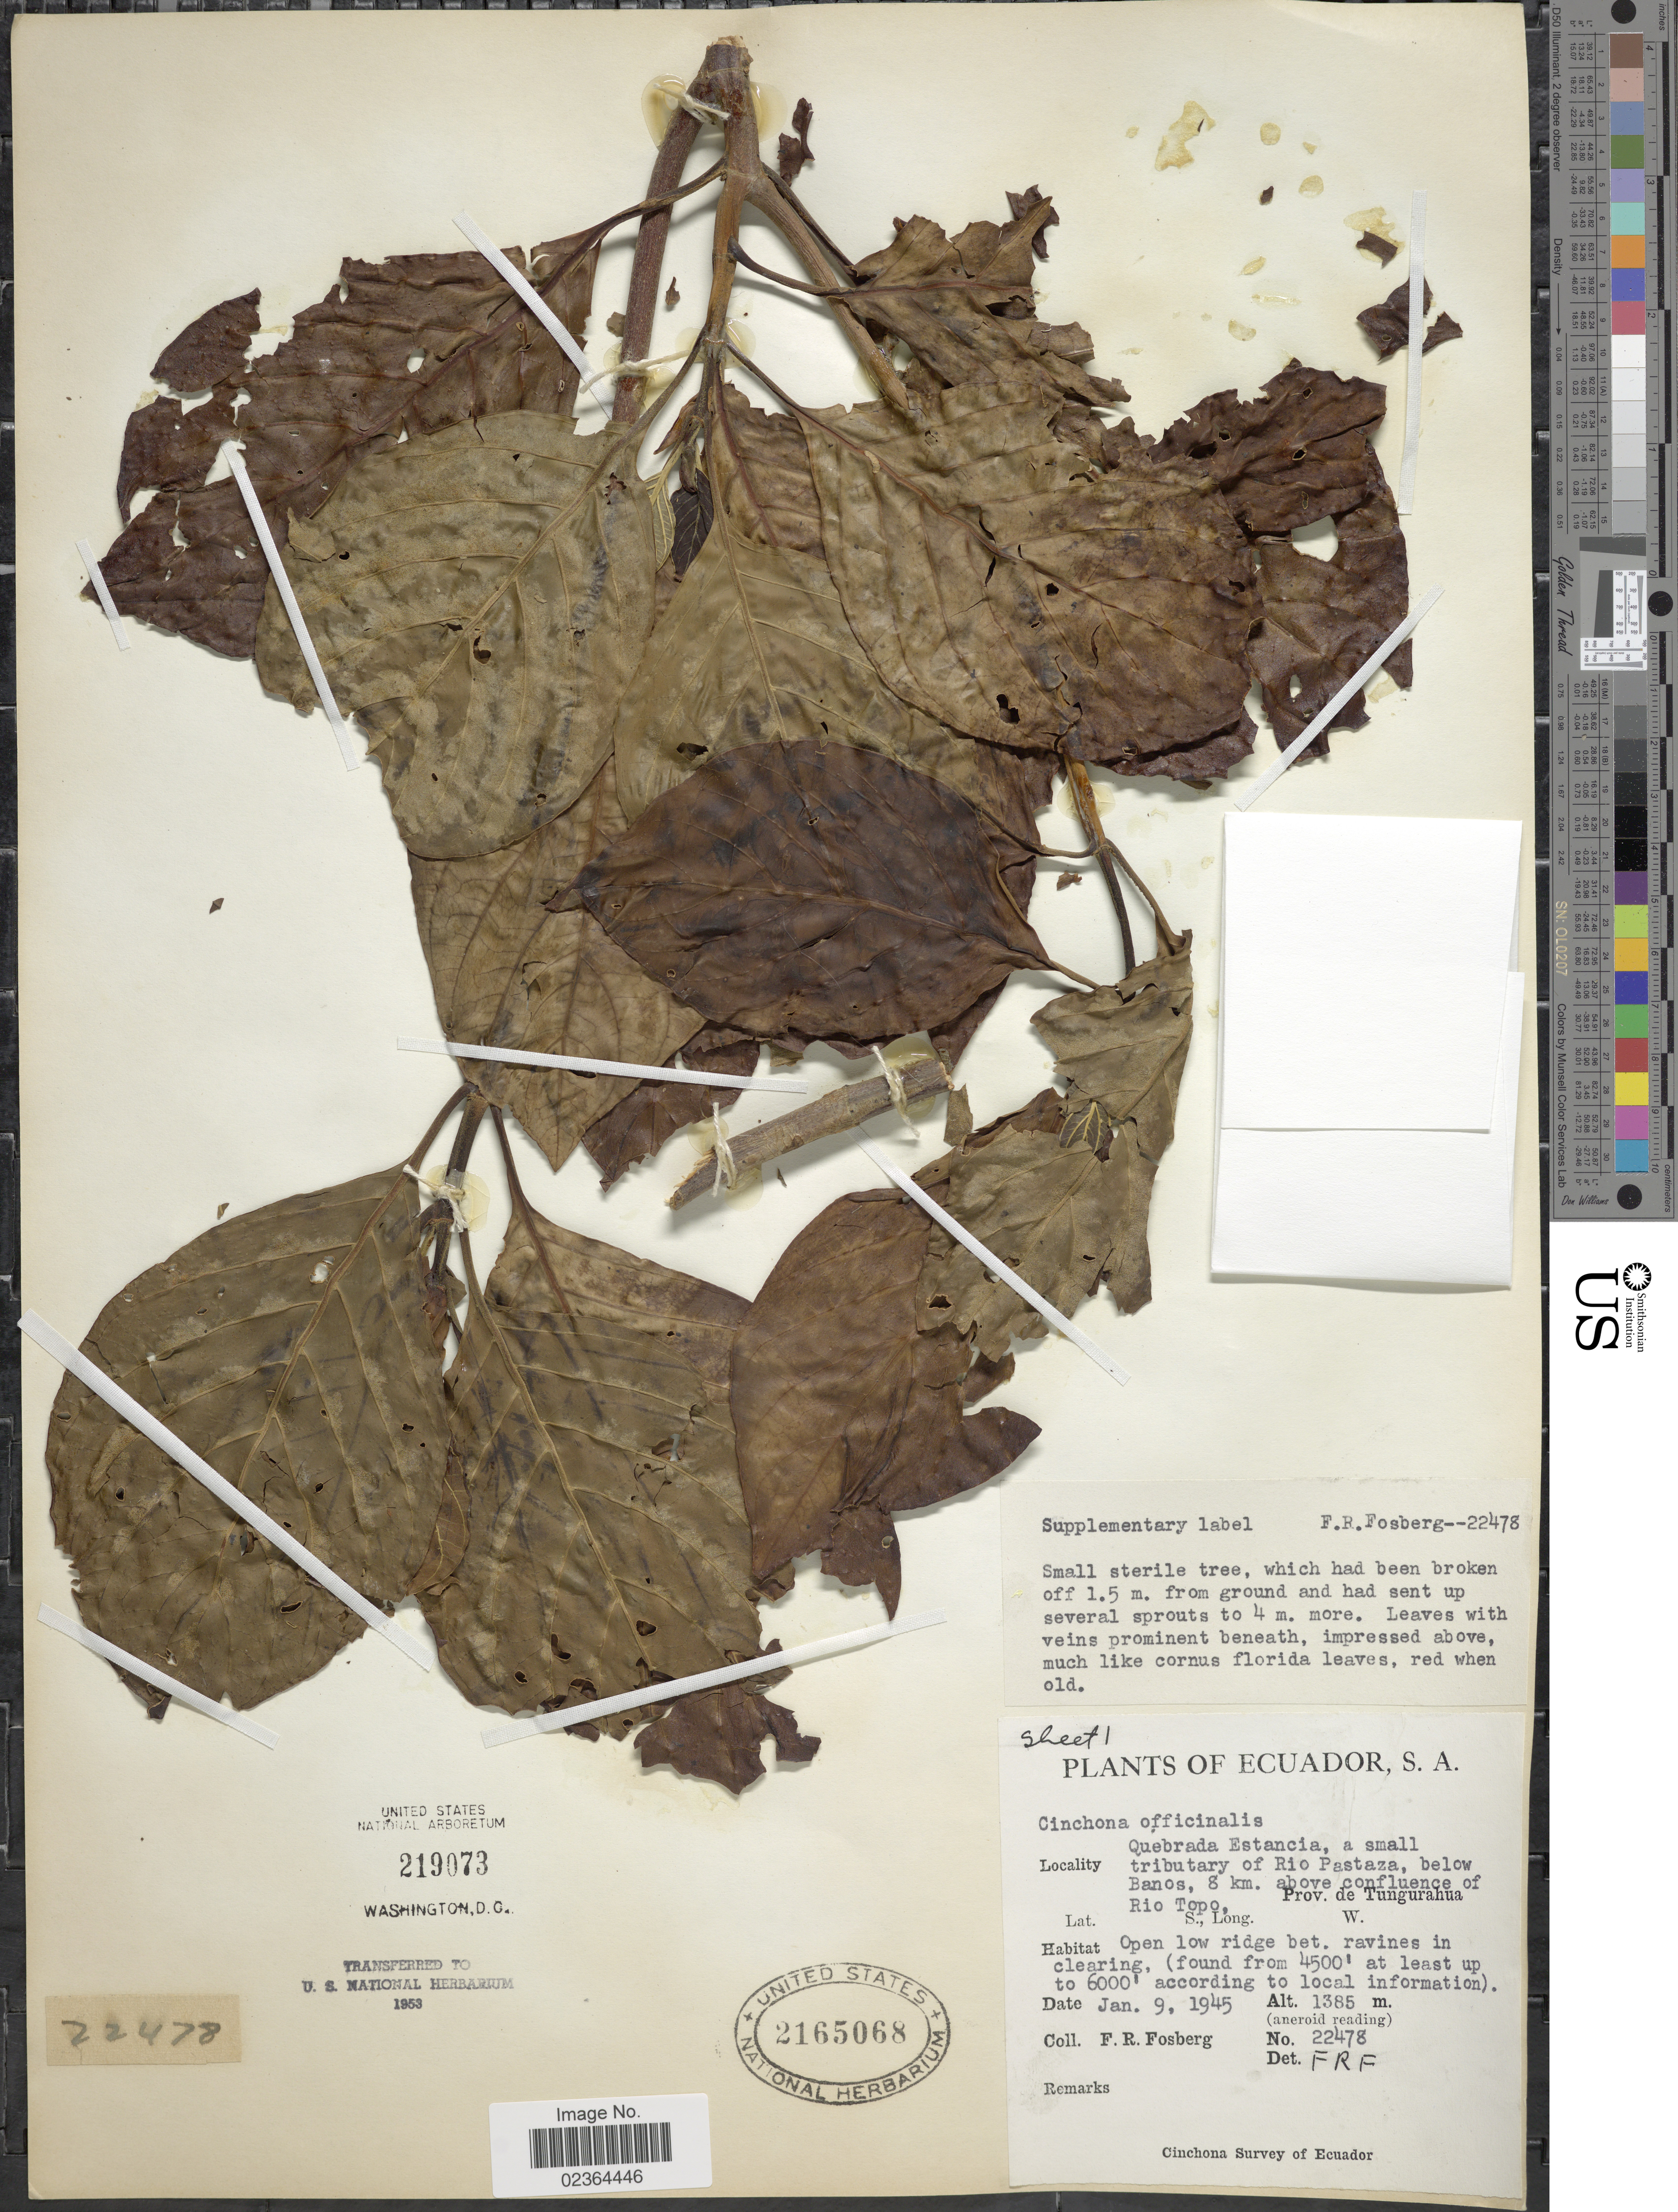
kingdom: Plantae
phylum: Tracheophyta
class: Magnoliopsida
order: Gentianales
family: Rubiaceae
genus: Cinchona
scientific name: Cinchona officinalis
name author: L.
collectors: F. R. Fosberg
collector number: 22478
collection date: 1945-01-09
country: Ecuador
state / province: Tungurahua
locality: Quebrada Estancia, a small tributary of Rio Pastaza, below Banos, 8 km. above confluence of Rio Topo, Prov. de Tungurahua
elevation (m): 1385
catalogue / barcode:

__Exercise brief__.
Extract the stretch of lines above from the very first line through the line containing "state / province: Tungurahua", both ends included, and reproduce them word for word. Leave the pictures out of your answer.

__The completed task__.
kingdom: Plantae
phylum: Tracheophyta
class: Magnoliopsida
order: Gentianales
family: Rubiaceae
genus: Cinchona
scientific name: Cinchona officinalis
name author: L.
collectors: F. R. Fosberg
collector number: 22478
collection date: 1945-01-09
country: Ecuador
state / province: Tungurahua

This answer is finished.